Ukrainian soldiers' children at a summer camp in Latvia

To rest for a week from the horrors of war and the feelings of insecurity about the parents who have gone to the front, a summer camp organized by the Namejs Foundation for the children of Ukrainian soldiers is taking place, Latvian Television reported on August 3.

The camp is full of activities – bus trips, songs and games, riding motorcycles with Latvian bikers, amusement parks, a trip on Latvian naval partol ship. The days are deliberately so saturated to let the children rest from the thoughts of war for a moment, said the head of the Namejs Foundation, former Commander of the National Armed Forces Raimonds Graube.

“The basic idea is that we load them emotionally so that they forget these tragedies and horrors for this week,” said Graube.

“These are children whose fathers or mothers are on the front, there are also children whose parents have fallen in the war. This is a very emotional camp,” Graube said.

Still, the horrors of war are relentless. For example, in the evenings when the children go to bed, the air-alarm app on their phones alerts them of bombings. 

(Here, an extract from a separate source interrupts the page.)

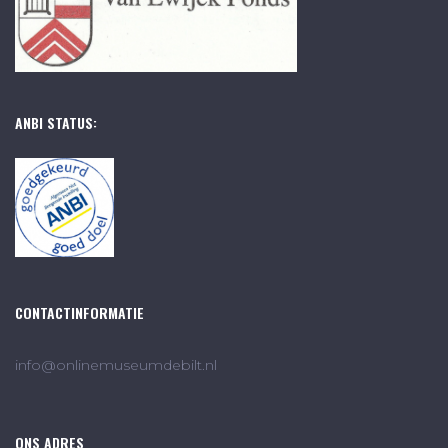
ANBI STATUS:
CONTACTINFORMATIE
info@onlinemuseumdebilt.nl
ONS ADRES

The Corporal of the National Guard, the head of the camp, Andris Juškāns, said:

“Those alarms they get on a regular basis. Especially tonight, when Kyiv was attacked, many of the children were alerted. It was harder to sleep after those alarms. But they realize they're safe here.”

Viktor Golumbivsky, the camp organizer on the Ukrainian side, said that another thing encouraging these children is the Ukrainian symbols in public places, giving them confidence that Ukrainians are not alone in the fight.

“Every time we leave, kids have tears in their eyes, they don't want to go away. It's the best feedback for our Latvian friends who organize tours and spend time with them,” he said. 

Photo: Ģirts Zvirbulis/Latvijas Televisa

Camp members are mostly between the ages of 11 and 13. However, the leaders of the camp have observed that these children are very mature for their age and are particularly well-versed in the details of international policy. On Wednesday, August 2, the President of Latvia Edgars Rinkēvičs was also able to ascertain this while visiting the camp. 

The “Namejs” fund organizes Ukrainian soldiers' child camps in Latvia thanks to donations from Latvian residents, mainly soldiers, as well as companies and organizations.